Ability AI's media buying agent simulates a media buyer's work, understanding audiences, creating value propositions, and launching campaigns on Facebook. Eugene highlights that agentic AI is a paradigm shift, with potential for significant efficiency gains.
He advises marketers to learn about AI to stay competitive and suggests testing AI for competitive intelligence.

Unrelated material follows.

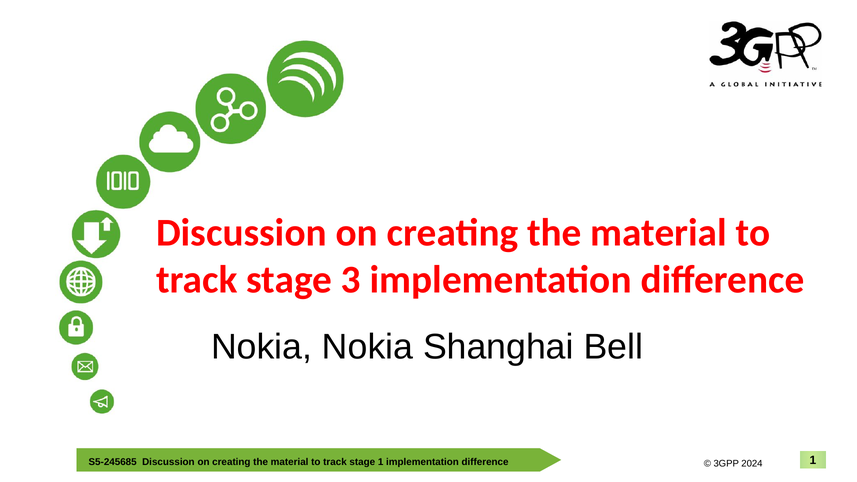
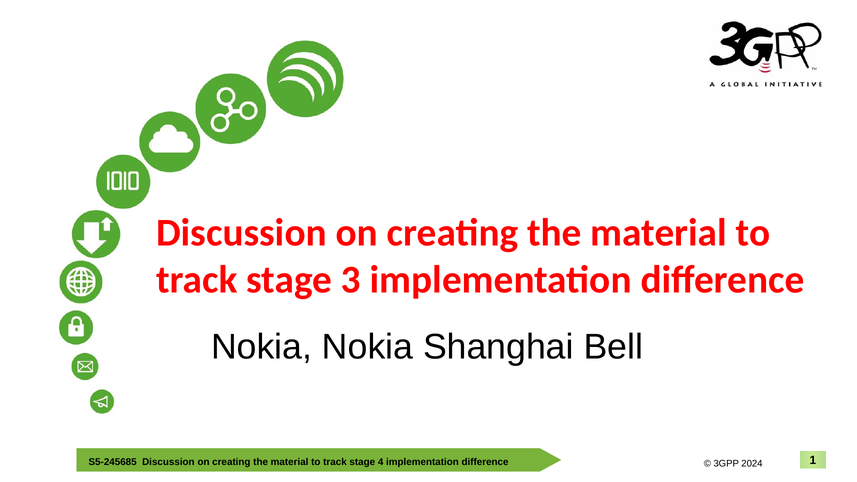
stage 1: 1 -> 4
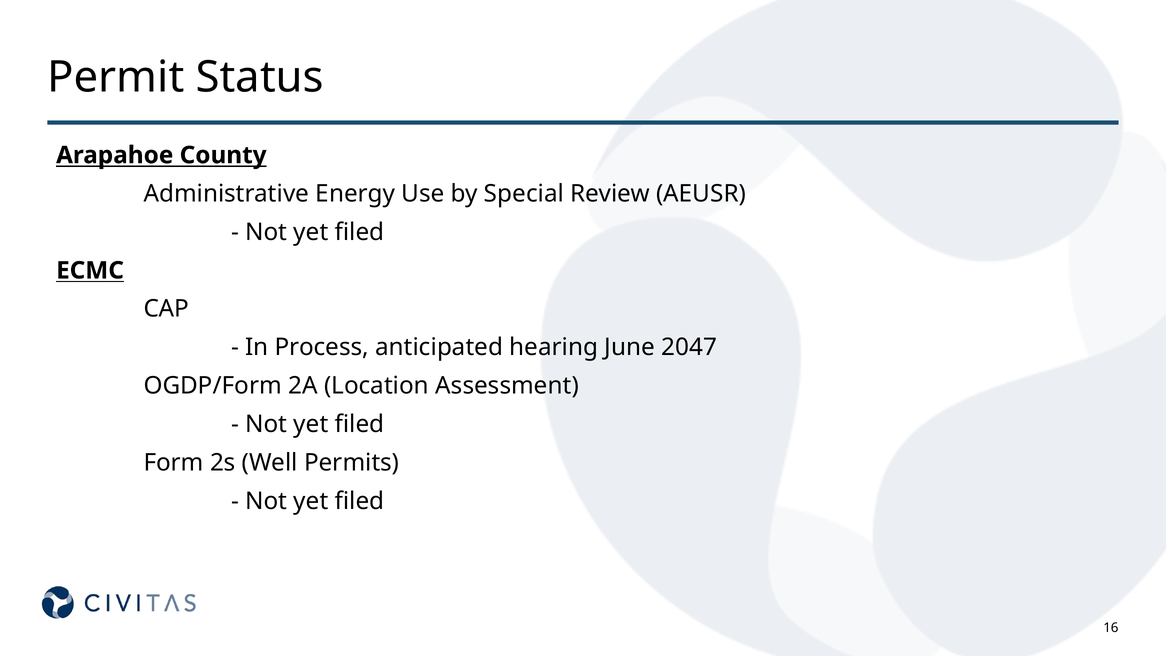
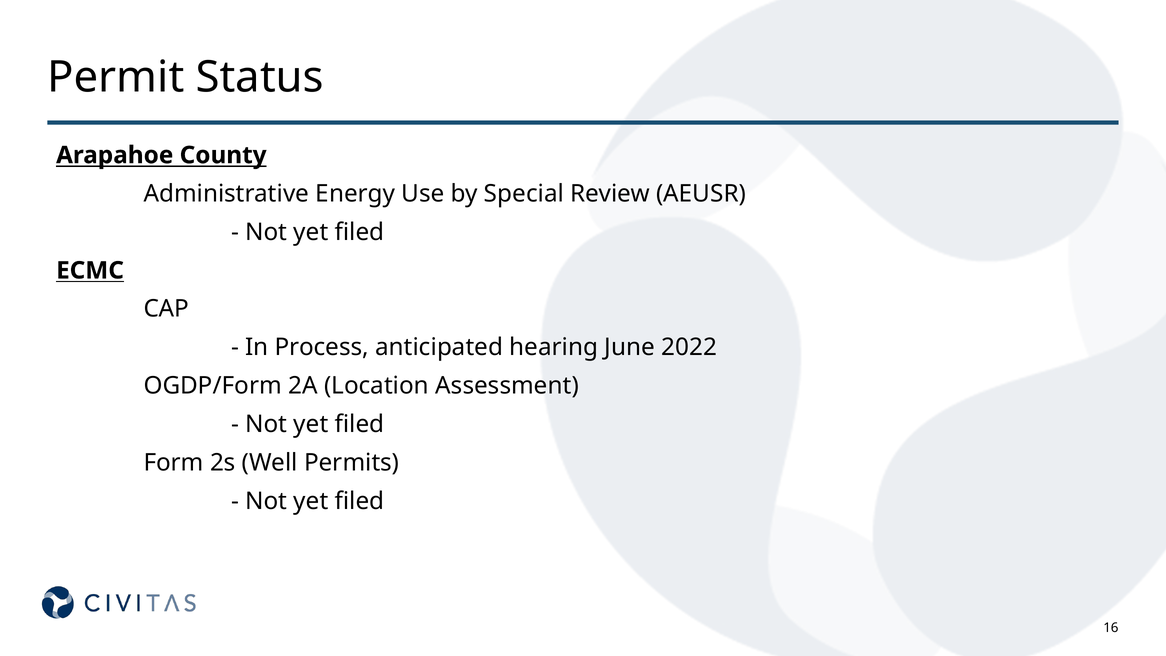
2047: 2047 -> 2022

Ability AI's media buying agent is in beta, with general availability soon.
Introduction and Guest Introduction- Mark Fidelman introduces the topic of the discussion, focusing on the differences between traditional automation and agentic AI in marketing.
- Mark Fidelman introduces Eugene Vyborov, a serial entrepreneur and founder of Ability AI, who is currently in Portugal.

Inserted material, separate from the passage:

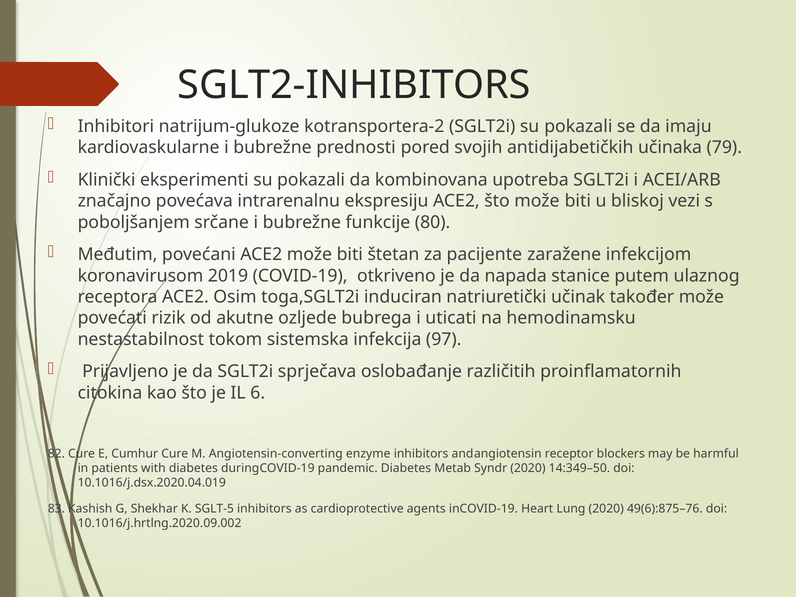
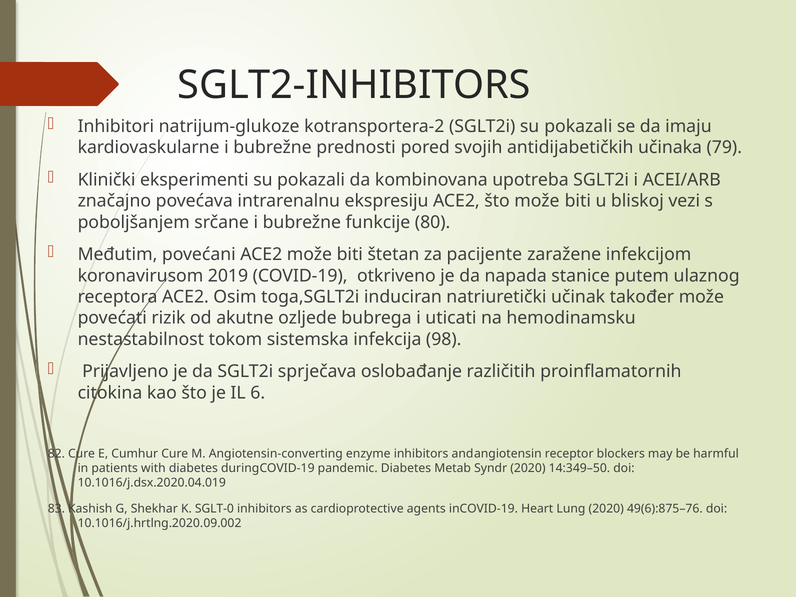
97: 97 -> 98
SGLT-5: SGLT-5 -> SGLT-0
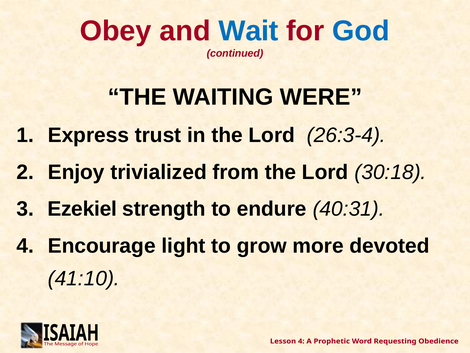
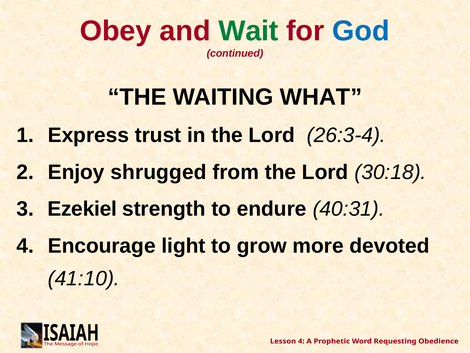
Wait colour: blue -> green
WERE: WERE -> WHAT
trivialized: trivialized -> shrugged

- Eugene Vyborov provides a brief introduction about himself and his company, Ability AI, which focuses on AI automation for marketing, particularly media buying with Facebook.
- Eugene Vyborov explains his interest in agentic AI and entrepreneurship, highlighting his expertise in this area.
- Eugene Vyborov explains that traditional automation is rule-based and lacks intelligence, while agentic automation can make decisions and execute them.
- Agentic automation can analyze information, make judgments, and take actions to achieve better results.
- Eugene Vyborov emphasizes the importance of content creation in marketing and how agentic automation can create content at scale.
- Mark Fidelman asks for clarification on the term "agentic," and Eugene explains that an agent can be proactive or follow instructions, depending on the business use case.
- Eugene Vyborov believes that agentic automation represents a full paradigm shift, larger than the introduction of the internet.
- Mark Fidelman shares a statistic from a previous episode where only 10% of marketers were using ChatGPT a year ago.
- Mark Fidelman and Eugene discuss how agentic automation can make marketing more relevant and directed to individuals in real-time.
- Eugene Vyborov provides examples of how agentic automation is already being used in media buying, SEO, and cold emailing.
- Eugene shares that his own marketing for Ability AI is run by their agent, which books demos at a decent cost.
- Mark Fidelman provides an example of how agentic automation could personalize emails in real-time based on information found on the internet.
- Eugene discusses how agentic automation can create SEO-optimized content at scale, leading to significant traffic for websites.
- Eugene explains how their media buying agent works, from understanding the audience to launching and optimizing campaigns on Facebook.
- Mark Fidelman asks about the level of autonomy marketers should allow their AI agents to have.
- Eugene explains that currently, the level of autonomy is relatively low due to the need for trust and the risk of mistakes.
- Eugene believes that over time, agents will become more autonomous and take over more decision-making responsibilities.
- Mark Fidelman and Eugene discuss the performance metrics and KPIs used to judge agentic automation, such as return on ad spend and CPC.
- Eugene explains that there is no single tech stack for agentic automation, with various solutions available.
- Eugene mentions generic solutions like Make and Natin that can help build agentic workflows.
- Mark Fidelman asks about the biggest objections or misconceptions marketers have about agentic automation.
- Eugene identifies mistrust, desire to control, and fear of replacement as major concerns among marketers.
- Eugene believes that agentic automation will introduce more opportunities than it will take away, leading to a fragmented market with more solopreneurs and small teams.
- Mark Fidelman and Eugene discuss the potential impact of AGI on marketing and the importance of marketers learning to work with AI.
- Mark Fidelman suggests a use case for marketers to test: having an agent constantly scour the internet for competitive moves.
- Eugene advises marketers to spend time learning about and working with agentic systems to stay ahead of the curve.
- Eugene identifies ChatGPT as the most overhyped AI tool, as it may limit exploration of other AI capabilities.
- Eugene Vibraf suggests that the role of go-to-market engineer will become more important in the future.
- Eugene believes that while AI can handle basic strategy, humans will still be needed to approve and commit to the strategy.
- Eugene expresses concern about the uncertainty and potential misuse of agentic AI, emphasizing the need for control.
- Eugene provides information about Ability AI and their media buying agent for Meta.
- Mark Fidelman shares his contact information and encourages listeners to reach out to Eugene and test Ability AI's products.
- Mark Fidelman concludes by emphasizing the importance of agentic automation in marketing and the potential it has to revolutionize the industry.